タブレットの次はスマホ、高速大画面の時代にあえてE Inkのモノクロスマホが登場
スマートフォンのディスプレイは年々サイズが大型化し、高度なゲームにも耐えられる高速駆動なものも増えています。表示性能をさらに高める動きも進む一方で、地道に継続販売されているのが電子ペーパーを使ったモノクロディスプレイ搭載スマートフォンです。

YotaPhoneが切り開いたカラー+モノクロの2画面端末は現在ハイセンスが事実上引継ぎ、ニッチな領域を抜け出せていません。それでも電子ペーパーディスプレイを使ったスマートフォンのメリットはゼロではありません。

電子ペーパータブレットを多数展開するONYXも、電子ペーパー搭載のスマートフォンに乗り出します。ONYXの製品は5.8インチのE Inkを搭載、デュアルSIM対応のLTEスマートフォン。
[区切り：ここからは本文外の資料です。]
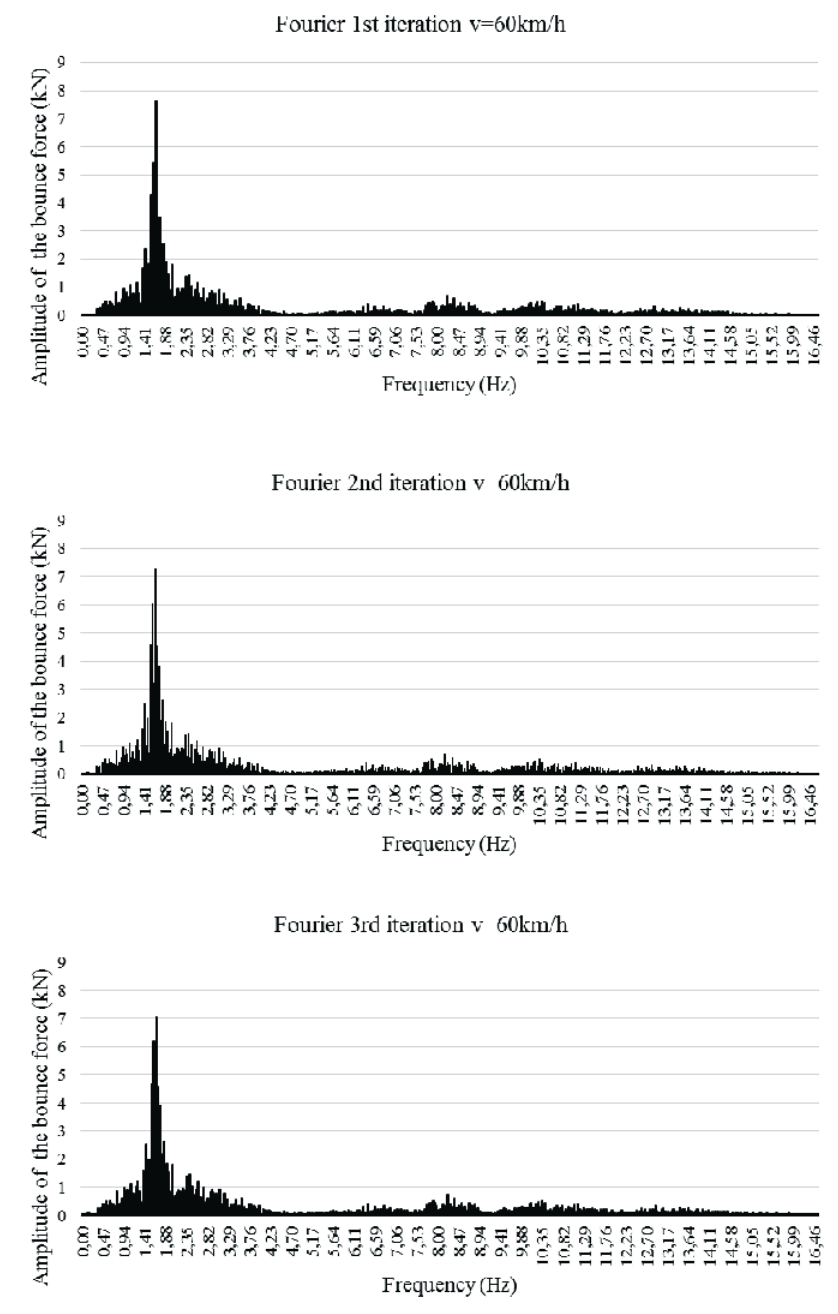
Figure 14 Fourier analysis of bounce forces F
現時点ではまだ詳細スペックは決まっていませんが、主に電子書籍利用をターゲットに販売されることになりそうです。

ONYXの電子ペーパータブレットは日本でも販売されており、最新の「MAX Boox 3」は13インチの大型ディスプレイに8コアCPU、Android OS 9.0、RAM4GB+ROM64GB、ワコム製のスタイラスペンで手書き入力も可能という、ブックリーダーだけではなくクリエイティブ用途にも向いた製品です。
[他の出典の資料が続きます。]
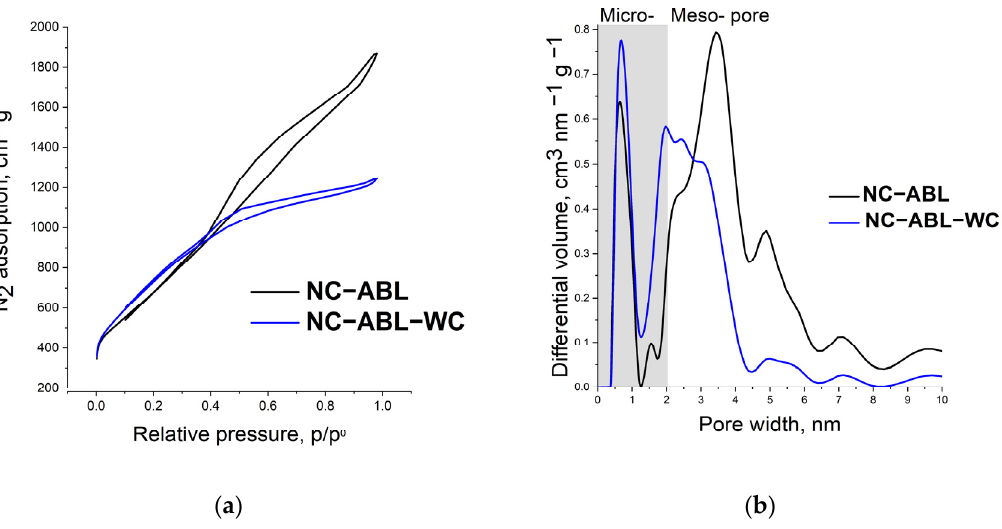
Figure 2. N 2 adsorption–desorption isotherms ( a ) and pore size distribution ( b ) of the NC-ABL and NC-ABL-WC samples. Table 1. The porous structure of NC-ABL and NC-ABL-WC carbon samples.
一方、電子ペーパースマートフォンのメリットは小型で持ち運びやすいこと、LTEでいつでもデータを受信可能なこと、そして小さい画面ながらも液晶や有機ELより目に優しいことから長時間の読書などに向いていることです。ONYXは自社による電子書籍マーケットを海外展開しているので、スマートフォンでも利用可能になるでしょう。


とはいえWEBページの閲覧や地図検索、動画視聴などには電子ペーパーはあまり向いてはいません。ONYXのタブレットは画面のリフレッシュモードを4通り(「通常」「スピード」「A2」「X」)切り替えることで、画面表示をワンタッチで変えることができます。スマートフォンにもこの機能は載っています。
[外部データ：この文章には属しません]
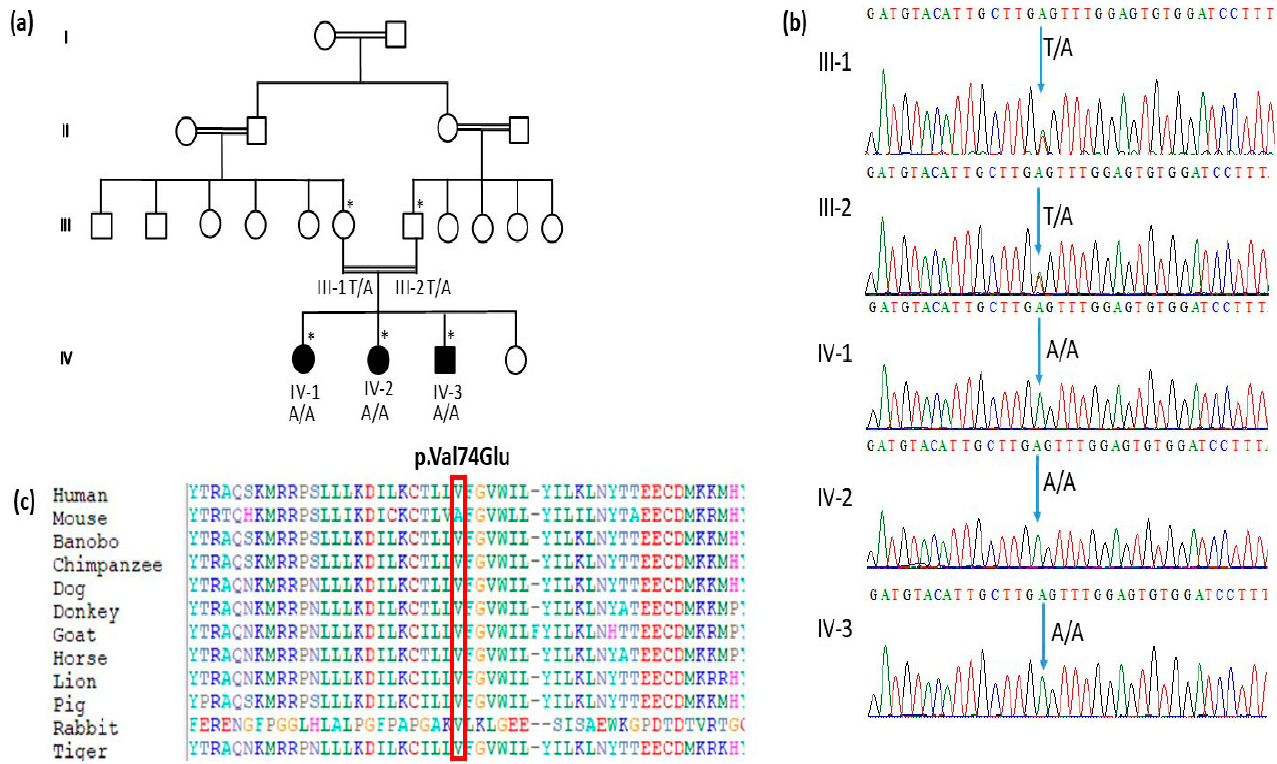
Figure 1. ( a ): Pedigree of the family members showing the details. (*) represent the samples available for the study. ( b ): Representative electropherogram of ST3GAL5 gene. Sanger sequencing results showing that all three affected IV-1, IV-2, and IV-3 members had T/T on both alleles while the parents III-1 and III-2 were heterozygous carriers A/T at the same position of the ST3GAL5 gene. ( c ): Protein alignment showed highly conserved amino acids between different species. Figure showing the conserved amino acid p.Val74Glu in ST3GAL5 highlighted in all species.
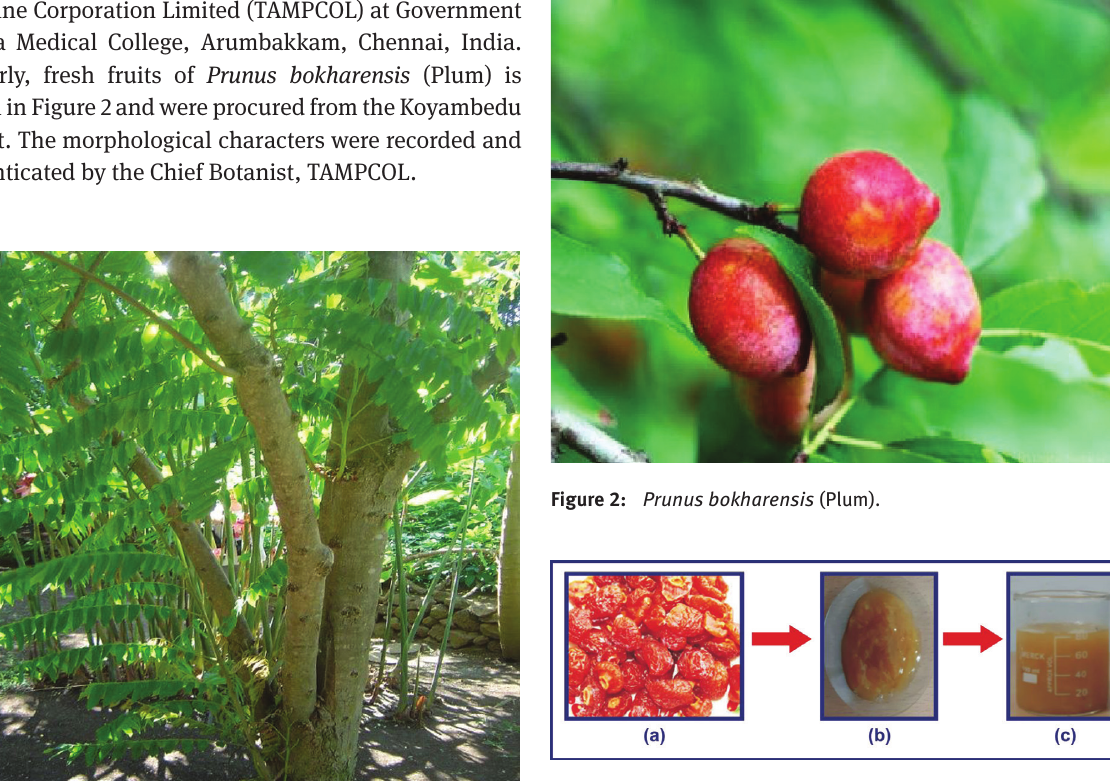
Figure 1: Averrhoa bilimbi .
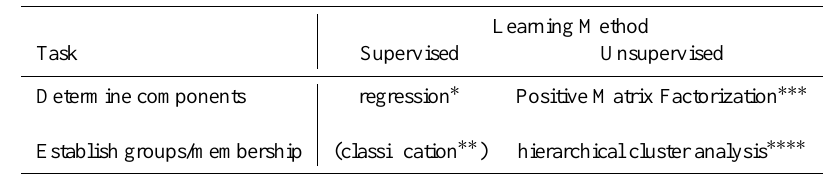
Table 1. Statistical learning methods – both supervised (known components or groups) and unsupervised (unknown components or groups) – used for analysis of FTIR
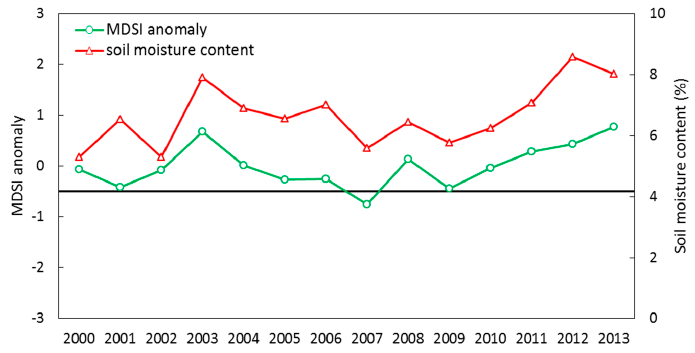
Figure 6. Time series for the MDSI anomaly (green open circles) with soil moisture content (%: light red open triangles) over the sixteen stations in 2000–2013: the horizontal line shows that the MDSI anomaly value is − 0.5 or less for drought condition.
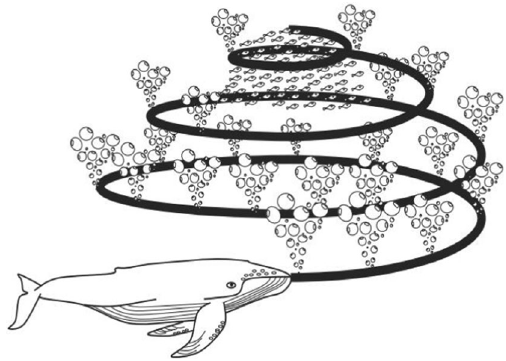
Fig. 1 Bubble-net assaulting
カラーを減色したモノクロ表示になるわけではないものの、テキストやあまり写真の多くないWEBページの閲覧などはそれなりに使えそうです。


これまでの電子ペーパースマートフォンの歴史を振り返ると、実はONYXが自ら2014年に片面モデルを出していました。「BOOX E43」は4.3インチ800x480ピクセルのE InkディスプレイにCPUはFreescaleのi.MX6(シングルコア1GHz)、RAM512MB/ROM512MB、OSはAndroid 2.3という時代を感じさせるもの。しかも通信方式はGSM/EDGEでした。電子書籍のダウンロードには非力で、スマートフォンではあるものの通信機能は通話用、という割り切りが必要でした。


このときすでに初代YotaPhoneが前年(2013年)に登場しており、スマートフォン+電子ブックリーダーという新しいデバイスに未来を託していました。一方ONYXはそれ以前から電子ブックリーダーを手掛けていたこともあり、E43は低価格かつKindleよりも小型で電話として使えるデバイスとしてYotaPhoneとは異なるターゲット向けに販売されたのです。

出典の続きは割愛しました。